* **DATASET ENTRIES**
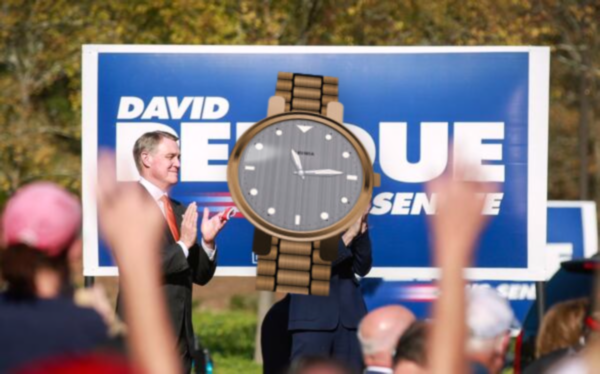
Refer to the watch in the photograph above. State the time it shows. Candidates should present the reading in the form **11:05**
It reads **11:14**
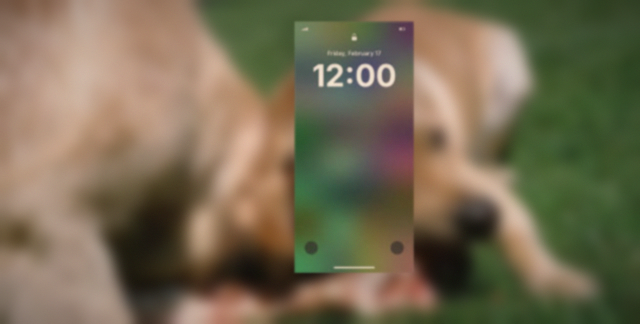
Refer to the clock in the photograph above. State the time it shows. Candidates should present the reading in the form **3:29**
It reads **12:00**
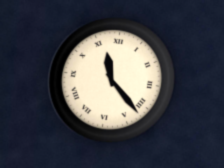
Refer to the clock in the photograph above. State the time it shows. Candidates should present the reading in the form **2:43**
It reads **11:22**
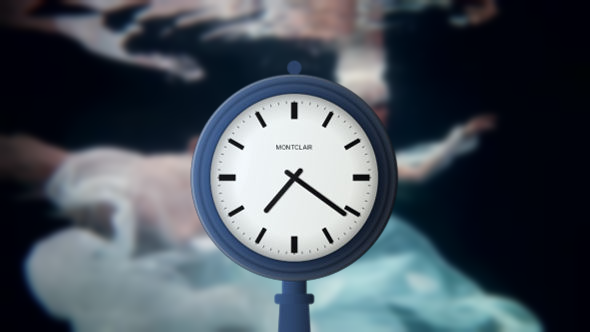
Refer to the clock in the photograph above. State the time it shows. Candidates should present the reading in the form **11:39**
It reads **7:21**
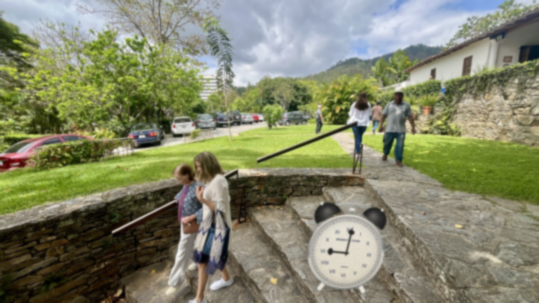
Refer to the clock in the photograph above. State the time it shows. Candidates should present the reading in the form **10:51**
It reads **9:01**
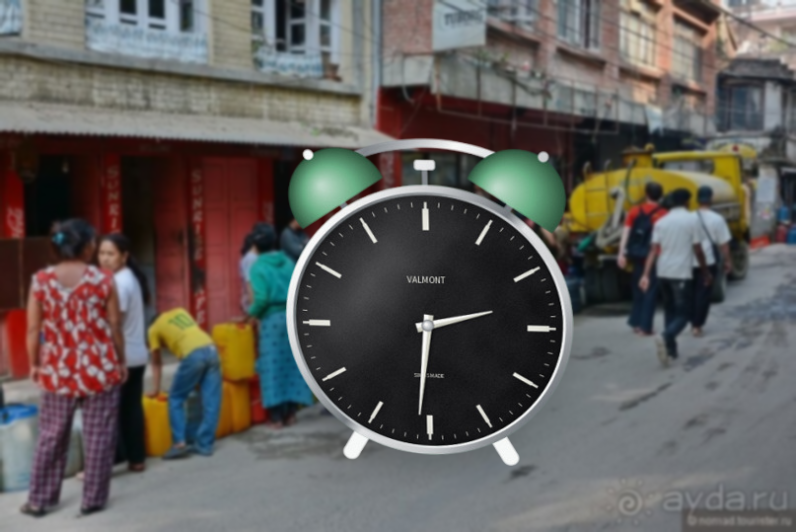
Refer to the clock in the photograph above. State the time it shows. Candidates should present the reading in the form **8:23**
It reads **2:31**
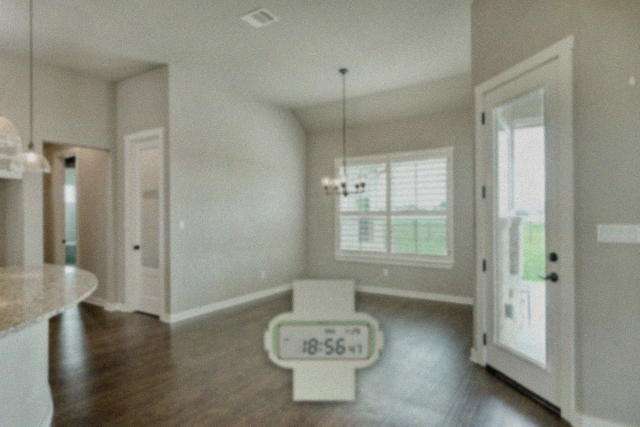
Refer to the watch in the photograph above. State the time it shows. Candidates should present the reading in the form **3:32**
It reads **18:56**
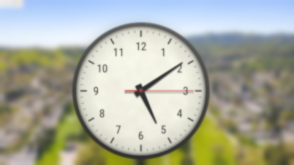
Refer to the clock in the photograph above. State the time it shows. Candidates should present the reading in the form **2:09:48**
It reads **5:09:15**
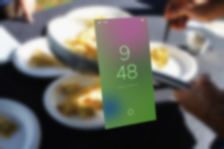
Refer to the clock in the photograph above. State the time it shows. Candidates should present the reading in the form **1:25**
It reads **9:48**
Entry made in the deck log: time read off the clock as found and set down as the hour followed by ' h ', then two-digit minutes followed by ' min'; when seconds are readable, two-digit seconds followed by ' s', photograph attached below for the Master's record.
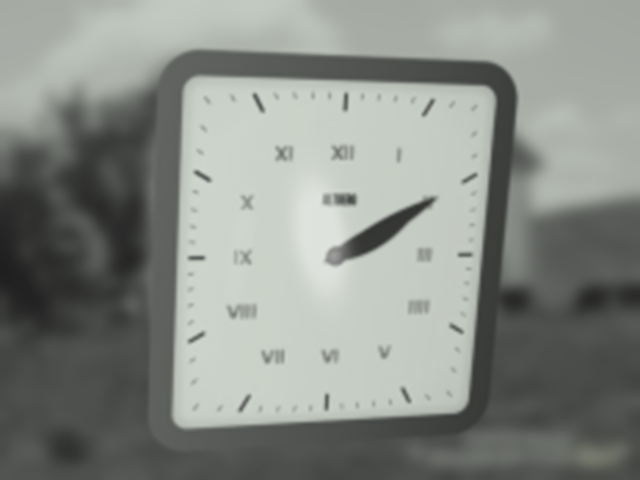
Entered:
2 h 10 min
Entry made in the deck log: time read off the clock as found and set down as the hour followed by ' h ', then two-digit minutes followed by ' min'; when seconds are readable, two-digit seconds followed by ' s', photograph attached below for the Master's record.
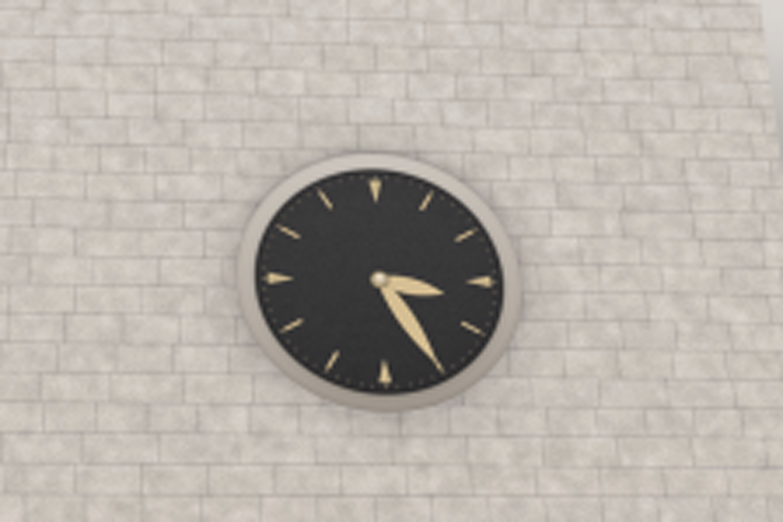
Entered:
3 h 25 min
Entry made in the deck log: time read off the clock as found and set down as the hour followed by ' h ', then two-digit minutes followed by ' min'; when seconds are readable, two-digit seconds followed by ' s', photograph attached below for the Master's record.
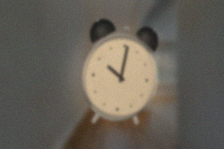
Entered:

* **SET EXERCISE**
Rewrite every line above, replacing each "photograph" with "image" and keeping everything else identical. Omit the pictures.

* **EXERCISE OUTPUT**
Refer to the watch in the image above. State the time it shows. Candidates should present the reading in the form **11:05**
It reads **11:14**
Refer to the clock in the image above. State the time it shows. Candidates should present the reading in the form **3:29**
It reads **12:00**
Refer to the clock in the image above. State the time it shows. Candidates should present the reading in the form **2:43**
It reads **11:22**
Refer to the clock in the image above. State the time it shows. Candidates should present the reading in the form **11:39**
It reads **7:21**
Refer to the clock in the image above. State the time it shows. Candidates should present the reading in the form **10:51**
It reads **9:01**
Refer to the clock in the image above. State the time it shows. Candidates should present the reading in the form **8:23**
It reads **2:31**
Refer to the watch in the image above. State the time it shows. Candidates should present the reading in the form **3:32**
It reads **18:56**
Refer to the clock in the image above. State the time it shows. Candidates should present the reading in the form **2:09:48**
It reads **5:09:15**
Refer to the clock in the image above. State the time it shows. Candidates should present the reading in the form **1:25**
It reads **9:48**
Entry made in the deck log: time read off the clock as found and set down as the hour followed by ' h ', then two-digit minutes followed by ' min'; when seconds are readable, two-digit seconds followed by ' s', image attached below for the Master's record.
Entered:
2 h 10 min
Entry made in the deck log: time read off the clock as found and set down as the hour followed by ' h ', then two-digit minutes followed by ' min'; when seconds are readable, two-digit seconds followed by ' s', image attached below for the Master's record.
Entered:
3 h 25 min
Entry made in the deck log: time read off the clock as found and set down as the hour followed by ' h ', then two-digit minutes followed by ' min'; when seconds are readable, two-digit seconds followed by ' s', image attached below for the Master's record.
Entered:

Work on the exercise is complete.